RECORDED DATA below:

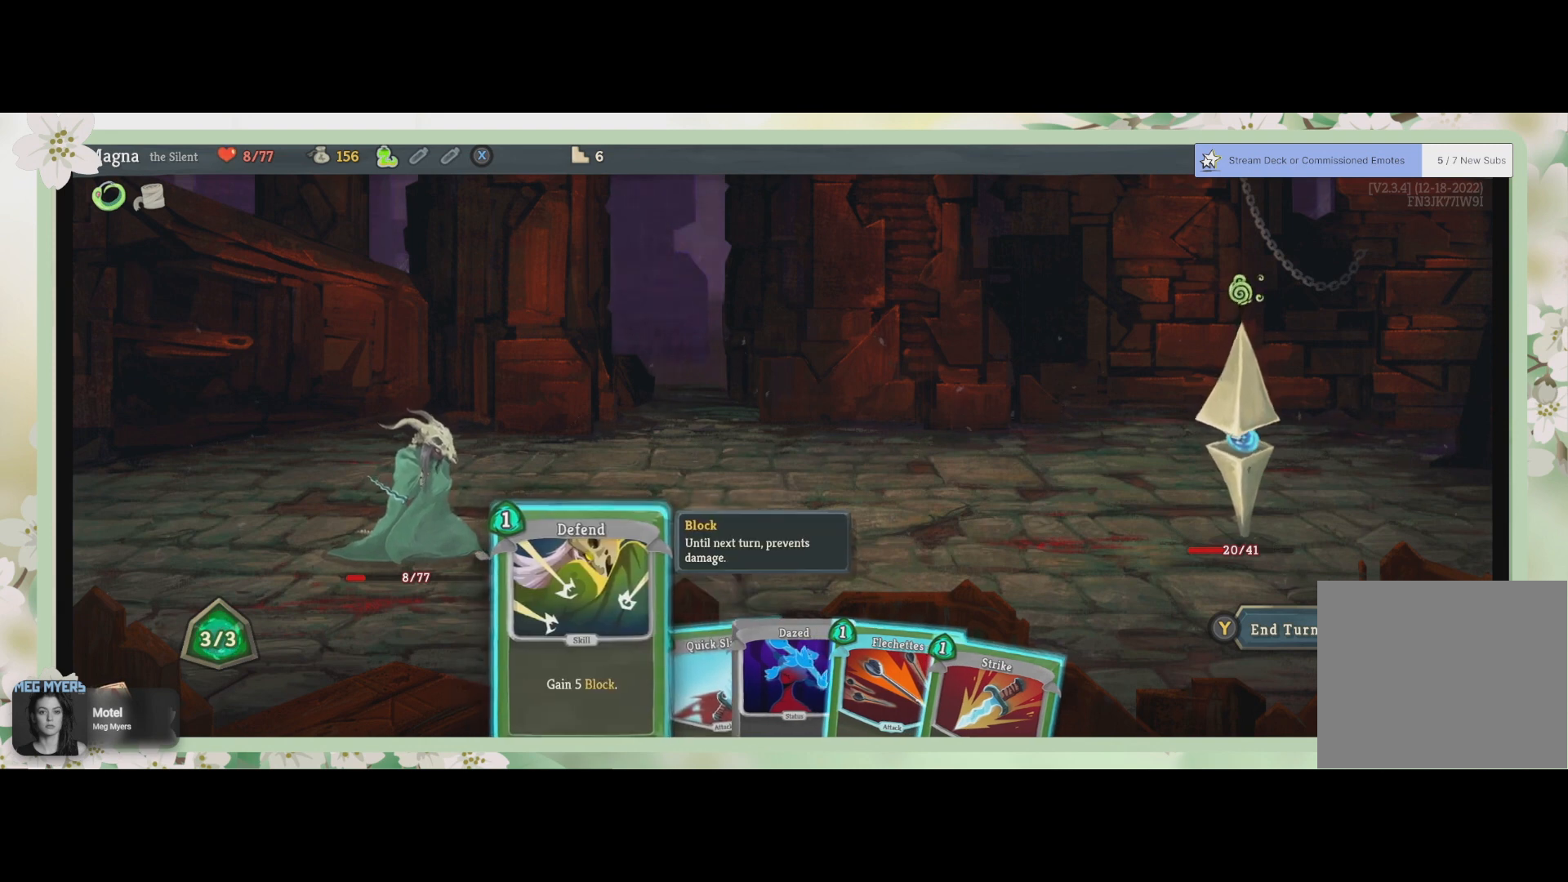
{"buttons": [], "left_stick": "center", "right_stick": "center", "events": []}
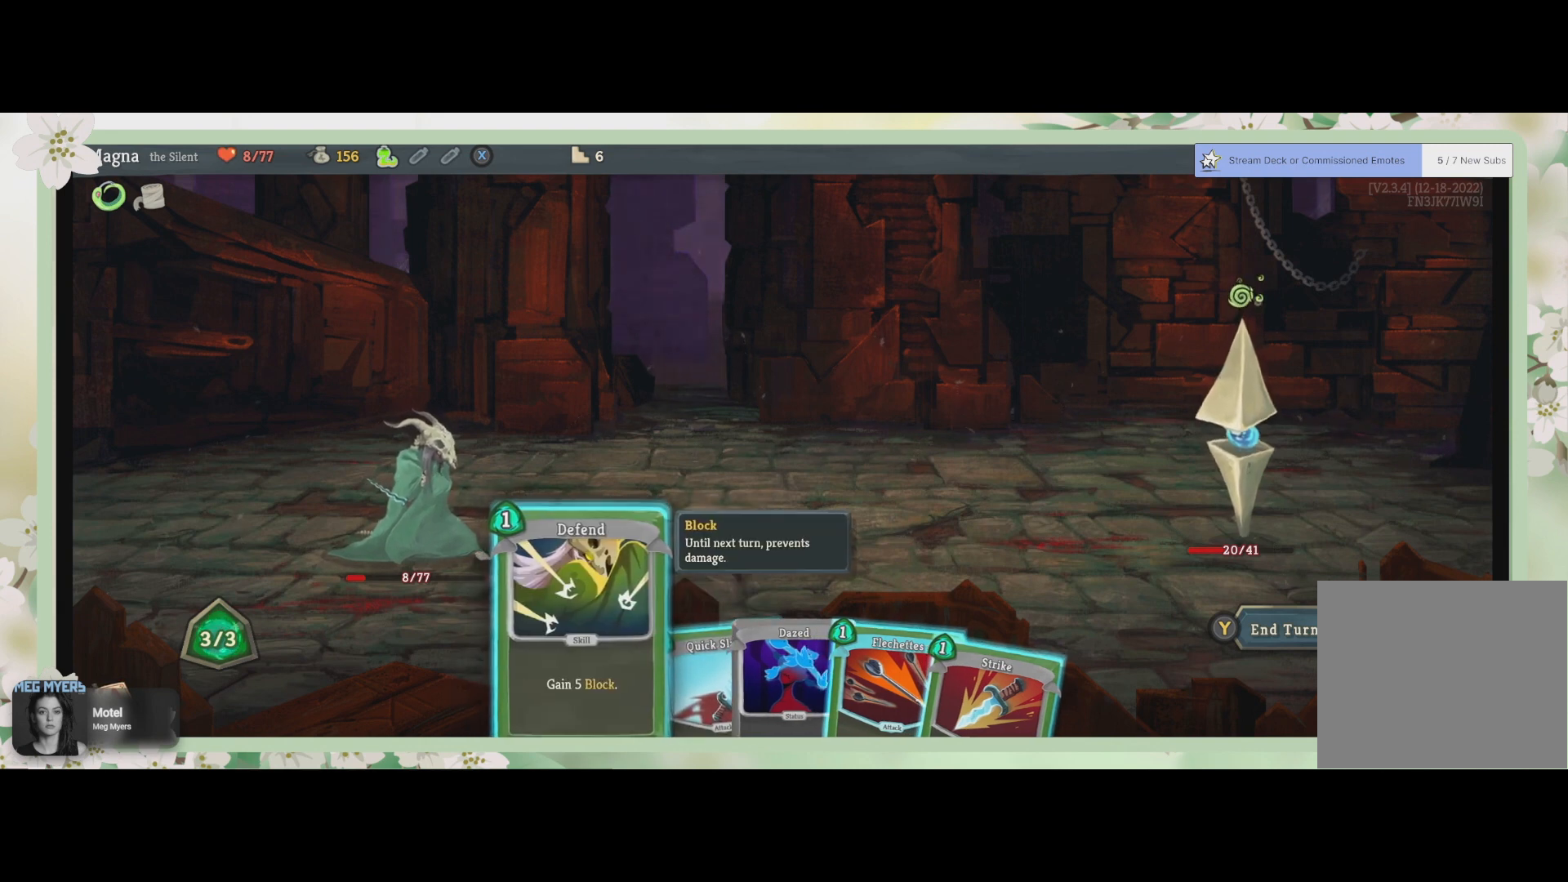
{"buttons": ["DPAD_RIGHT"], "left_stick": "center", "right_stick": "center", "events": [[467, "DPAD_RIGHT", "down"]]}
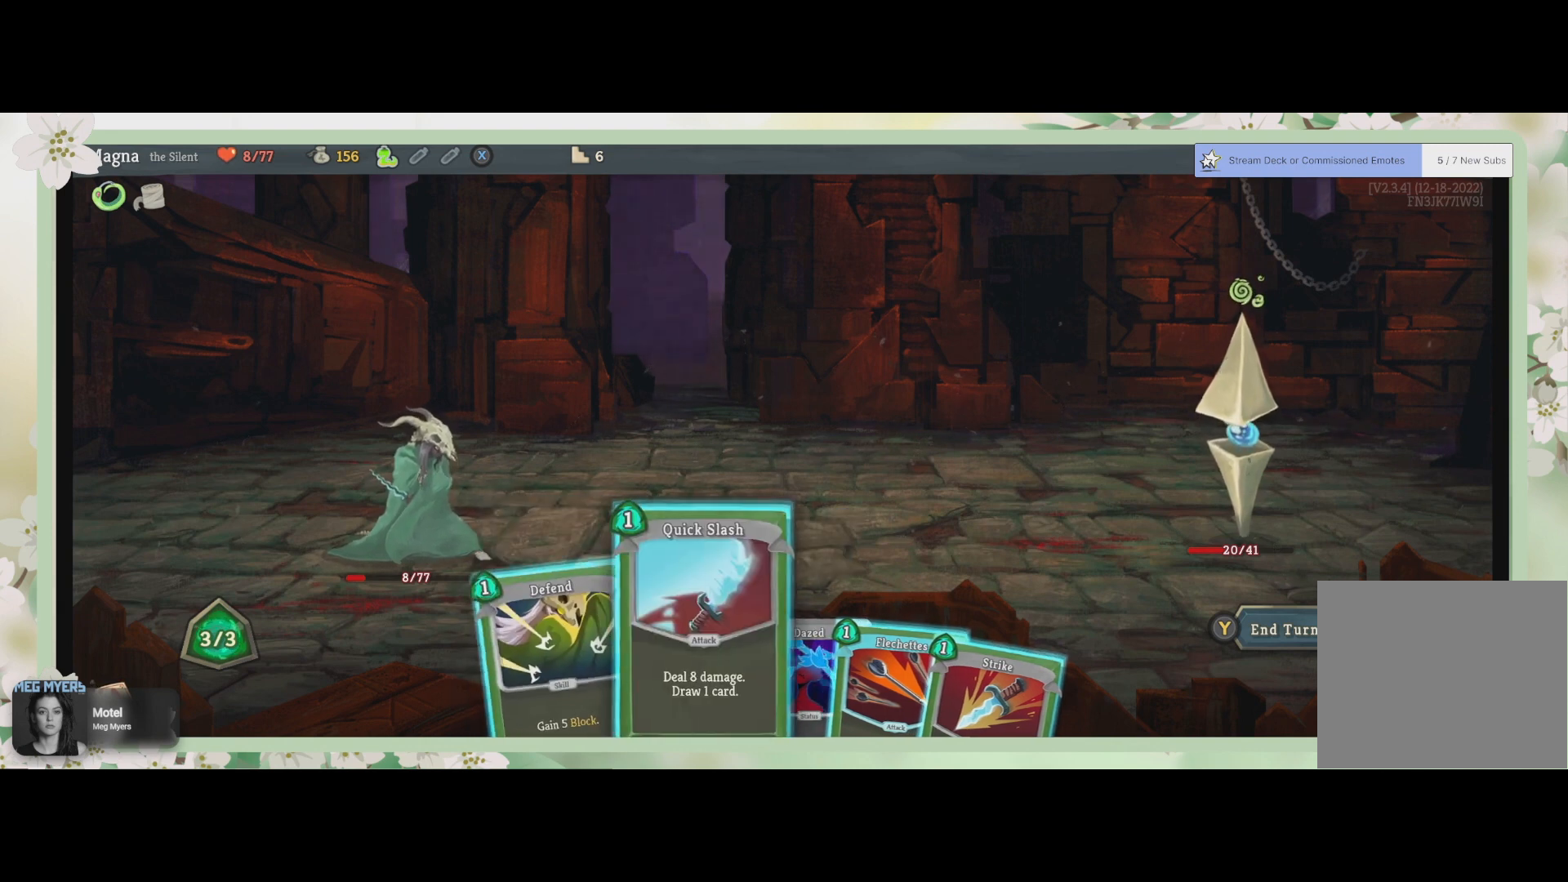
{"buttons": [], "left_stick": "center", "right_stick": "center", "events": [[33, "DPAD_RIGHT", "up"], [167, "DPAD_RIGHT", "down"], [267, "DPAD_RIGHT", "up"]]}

End of RECORDED DATA.

PROBLEM TO SOLVE:
Leave out the pictures and give the rest of the material again, unaltered.

RESPONSE:
{"buttons": [], "left_stick": "center", "right_stick": "center", "events": []}
{"buttons": ["DPAD_RIGHT"], "left_stick": "center", "right_stick": "center", "events": [[467, "DPAD_RIGHT", "down"]]}
{"buttons": [], "left_stick": "center", "right_stick": "center", "events": [[33, "DPAD_RIGHT", "up"], [167, "DPAD_RIGHT", "down"], [267, "DPAD_RIGHT", "up"]]}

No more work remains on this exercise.